- [WHAT TO PRODUCE] Each line of the data below from the one holding "middle dip: (65, 87)" to the one holding "index tip: (236, 183)", inclusive, is to be reproduced exactly; no other line belongs in the answer.

(Stored items from a collection)
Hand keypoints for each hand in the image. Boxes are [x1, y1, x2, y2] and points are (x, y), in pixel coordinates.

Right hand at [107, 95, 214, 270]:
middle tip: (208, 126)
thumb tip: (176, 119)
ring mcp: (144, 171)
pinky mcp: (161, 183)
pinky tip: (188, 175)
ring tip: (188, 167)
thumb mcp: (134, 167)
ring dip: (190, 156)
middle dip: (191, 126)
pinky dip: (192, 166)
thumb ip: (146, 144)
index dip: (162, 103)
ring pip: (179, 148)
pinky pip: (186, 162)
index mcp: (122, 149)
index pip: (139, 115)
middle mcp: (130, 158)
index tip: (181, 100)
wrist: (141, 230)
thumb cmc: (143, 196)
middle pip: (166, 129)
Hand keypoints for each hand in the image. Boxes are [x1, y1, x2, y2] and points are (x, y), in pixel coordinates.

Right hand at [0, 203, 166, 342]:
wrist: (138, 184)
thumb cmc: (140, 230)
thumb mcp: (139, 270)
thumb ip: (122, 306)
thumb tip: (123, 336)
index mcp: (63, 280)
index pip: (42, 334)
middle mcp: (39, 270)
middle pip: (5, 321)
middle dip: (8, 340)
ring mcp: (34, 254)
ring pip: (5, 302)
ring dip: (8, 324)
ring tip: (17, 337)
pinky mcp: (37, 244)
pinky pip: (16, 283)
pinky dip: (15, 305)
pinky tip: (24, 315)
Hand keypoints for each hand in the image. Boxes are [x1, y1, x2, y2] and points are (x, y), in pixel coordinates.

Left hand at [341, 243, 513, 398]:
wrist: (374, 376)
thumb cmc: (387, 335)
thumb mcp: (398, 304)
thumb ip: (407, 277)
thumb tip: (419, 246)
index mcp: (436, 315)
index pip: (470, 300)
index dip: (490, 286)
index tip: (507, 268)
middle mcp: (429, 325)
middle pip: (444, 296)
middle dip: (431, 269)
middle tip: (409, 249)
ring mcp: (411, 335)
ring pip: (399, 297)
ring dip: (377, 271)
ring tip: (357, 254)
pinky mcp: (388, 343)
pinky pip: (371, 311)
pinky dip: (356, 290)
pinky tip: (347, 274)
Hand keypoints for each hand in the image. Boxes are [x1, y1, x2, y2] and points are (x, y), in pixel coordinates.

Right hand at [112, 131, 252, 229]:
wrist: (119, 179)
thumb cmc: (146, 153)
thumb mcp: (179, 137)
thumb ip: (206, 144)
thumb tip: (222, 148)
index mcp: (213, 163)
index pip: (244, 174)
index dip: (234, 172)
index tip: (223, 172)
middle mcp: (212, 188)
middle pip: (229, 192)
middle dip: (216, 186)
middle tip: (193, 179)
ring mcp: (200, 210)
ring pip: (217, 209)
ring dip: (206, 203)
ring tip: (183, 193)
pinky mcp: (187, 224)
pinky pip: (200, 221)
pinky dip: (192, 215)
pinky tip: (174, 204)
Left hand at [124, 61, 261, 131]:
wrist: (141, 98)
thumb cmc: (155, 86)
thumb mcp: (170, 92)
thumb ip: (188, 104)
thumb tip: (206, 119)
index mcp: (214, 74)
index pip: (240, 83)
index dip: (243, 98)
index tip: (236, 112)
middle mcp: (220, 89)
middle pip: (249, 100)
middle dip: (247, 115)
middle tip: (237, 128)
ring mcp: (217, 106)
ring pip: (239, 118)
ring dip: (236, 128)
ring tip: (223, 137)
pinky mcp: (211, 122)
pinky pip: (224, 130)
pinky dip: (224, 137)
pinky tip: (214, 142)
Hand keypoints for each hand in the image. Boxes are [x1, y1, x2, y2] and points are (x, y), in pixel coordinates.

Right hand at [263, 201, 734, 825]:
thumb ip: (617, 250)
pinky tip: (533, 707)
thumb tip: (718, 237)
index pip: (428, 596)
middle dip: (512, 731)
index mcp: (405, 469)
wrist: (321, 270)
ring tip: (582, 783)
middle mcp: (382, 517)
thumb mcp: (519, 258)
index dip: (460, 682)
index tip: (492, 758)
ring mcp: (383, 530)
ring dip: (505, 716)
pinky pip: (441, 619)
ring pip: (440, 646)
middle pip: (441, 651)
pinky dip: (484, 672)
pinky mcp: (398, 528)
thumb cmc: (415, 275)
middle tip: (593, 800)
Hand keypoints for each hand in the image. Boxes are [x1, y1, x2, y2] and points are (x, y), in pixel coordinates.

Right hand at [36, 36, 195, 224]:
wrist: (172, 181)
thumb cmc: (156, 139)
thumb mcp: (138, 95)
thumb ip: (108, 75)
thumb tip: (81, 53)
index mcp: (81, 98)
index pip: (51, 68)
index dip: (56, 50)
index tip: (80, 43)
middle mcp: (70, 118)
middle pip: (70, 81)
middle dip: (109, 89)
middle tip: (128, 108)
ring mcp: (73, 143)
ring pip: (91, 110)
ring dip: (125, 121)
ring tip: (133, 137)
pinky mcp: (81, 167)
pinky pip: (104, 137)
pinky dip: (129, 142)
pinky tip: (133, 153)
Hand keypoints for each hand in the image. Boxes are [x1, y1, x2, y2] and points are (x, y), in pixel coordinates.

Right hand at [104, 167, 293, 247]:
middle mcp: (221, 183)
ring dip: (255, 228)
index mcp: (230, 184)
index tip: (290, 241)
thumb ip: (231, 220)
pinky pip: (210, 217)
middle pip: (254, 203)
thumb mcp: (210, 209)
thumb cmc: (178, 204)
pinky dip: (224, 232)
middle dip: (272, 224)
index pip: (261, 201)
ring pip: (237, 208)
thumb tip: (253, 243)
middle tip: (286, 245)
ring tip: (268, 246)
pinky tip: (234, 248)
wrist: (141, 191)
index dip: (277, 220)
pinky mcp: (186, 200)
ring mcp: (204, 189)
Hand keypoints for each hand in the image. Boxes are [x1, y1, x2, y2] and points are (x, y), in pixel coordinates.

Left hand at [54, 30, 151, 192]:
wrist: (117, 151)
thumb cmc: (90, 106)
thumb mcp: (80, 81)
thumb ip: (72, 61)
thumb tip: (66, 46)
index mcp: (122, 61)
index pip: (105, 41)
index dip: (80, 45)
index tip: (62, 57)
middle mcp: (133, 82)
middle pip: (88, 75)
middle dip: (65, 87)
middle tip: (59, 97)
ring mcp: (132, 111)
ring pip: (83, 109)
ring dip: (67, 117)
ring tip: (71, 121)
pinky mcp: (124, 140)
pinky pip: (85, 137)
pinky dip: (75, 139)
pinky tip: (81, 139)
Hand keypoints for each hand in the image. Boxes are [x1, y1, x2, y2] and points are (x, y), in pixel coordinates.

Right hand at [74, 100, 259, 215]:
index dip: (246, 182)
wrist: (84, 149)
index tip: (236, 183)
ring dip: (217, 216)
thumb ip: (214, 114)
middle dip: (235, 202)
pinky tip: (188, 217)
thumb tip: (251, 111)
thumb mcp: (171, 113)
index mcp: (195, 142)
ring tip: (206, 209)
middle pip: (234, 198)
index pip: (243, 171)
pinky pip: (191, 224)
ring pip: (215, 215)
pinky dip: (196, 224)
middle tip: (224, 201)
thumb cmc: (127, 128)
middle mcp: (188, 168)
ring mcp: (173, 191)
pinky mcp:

- [WORKED SOLUTION]
middle dip: (65, 87)
middle tip: (59, 97)
ring mcp: (132, 111)
ring pip: (83, 109)
ring dip: (67, 117)
ring tip: (71, 121)
pinky mcp: (124, 140)
pinky pip: (85, 137)
pinky dip: (75, 139)
pinky tip: (81, 139)
Hand keypoints for each hand in the image. Boxes are [x1, y1, x2, y2] and points are (x, y), in pixel coordinates.

Right hand at [74, 100, 259, 215]:
index dip: (246, 182)
wrist: (84, 149)
index tip: (236, 183)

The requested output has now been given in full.